Row,Plant,Market,Quantity
Unnamed: 0_level_1,String,String,Float64
1,trenton,princeton,75.0
2,trenton,philadelphia,275.0
3,newark,newyork,325.0
4,newark,princeton,225.0
5,newark,newbrunswick,50.0


In [33]:
solution_summary(transport_revised, verbose=true)

* Solver : HiGHS

* Status
  Result count       : 1
  Termination status : OPTIMAL
  Message from the solver:
  "kHighsModelStatusOptimal"

* Candidate solution (result #1)
  Primal status      : FEASIBLE_POINT
  Dual status        : FEASIBLE_POINT
  Objective value    : 9.00000e+04
  Objective bound    : 0.00000e+00
  Relative gap       : Inf
  Dual objective value : 9.00000e+04
  Primal solution :
    Y[newark,newbrunswick] : 5.00000e+01
    Y[newark,newyork] : 3.25000e+02
    Y[newark,philadelphia] : 0.00000e+00
    Y[newark,princeton] : 2.25000e+02
    Y[trenton,newbrunswick] : 0.00000e+00
    Y[trenton,newyork] : 0.00000e+00
    Y[trenton,philadelphia] : 2.75000e+02
    Y[trenton,princeton] : 7.50000e+01
  Dual solution :
    cDemand[newbrunswick] : 9.00000e+01
    cDemand[newyork] : 4.50000e+01
    cDemand[philadelphia] : 2.25000e+02
    cDemand[princeton] : 1.35000e+02
    cSupply[newark] : 0.00000e+00
    cSupply[trenton] : -9.00000e+01

* Work counters
  Solve time (sec)   : 7

**(j)** Interpret this result in the markdown cell below.
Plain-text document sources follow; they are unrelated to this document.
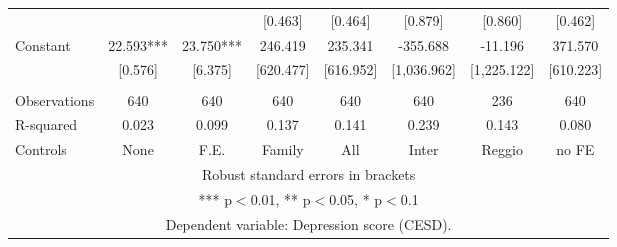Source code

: \begin{tabular}{lccccccc}
 &  &  & [0.463] & [0.464] & [0.879] & [0.860] & [0.462] \\
Constant & 22.593*** & 23.750*** & 246.419 & 235.341 & -355.688 & -11.196 & 371.570 \\
 & [0.576] & [6.375] & [620.477] & [616.952] & [1,036.962] & [1,225.122] & [610.223] \\
 &  &  &  &  &  &  &  \\
Observations & 640 & 640 & 640 & 640 & 640 & 236 & 640 \\
R-squared & 0.023 & 0.099 & 0.137 & 0.141 & 0.239 & 0.143 & 0.080 \\
 Controls & None & F.E. & Family & All & Inter & Reggio & no FE \\ \hline
\multicolumn{8}{c}{ Robust standard errors in brackets} \\
\multicolumn{8}{c}{ *** p$<$0.01, ** p$<$0.05, * p$<$0.1} \\
\multicolumn{8}{c}{ Dependent variable: Depression score (CESD).} \\
\end{tabular}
Which facility or facilities supplies the demand in New Brunswick? Does this result make sense? Why?

Newark supplies New Brunswick despite both plants being equidistant from New Brunswick. This is because Newark has more capacity than Trenton and all of Trenton's capacity is better served by supplying Philadelphia, to which it's closer. So Newark supplies New Brunswick.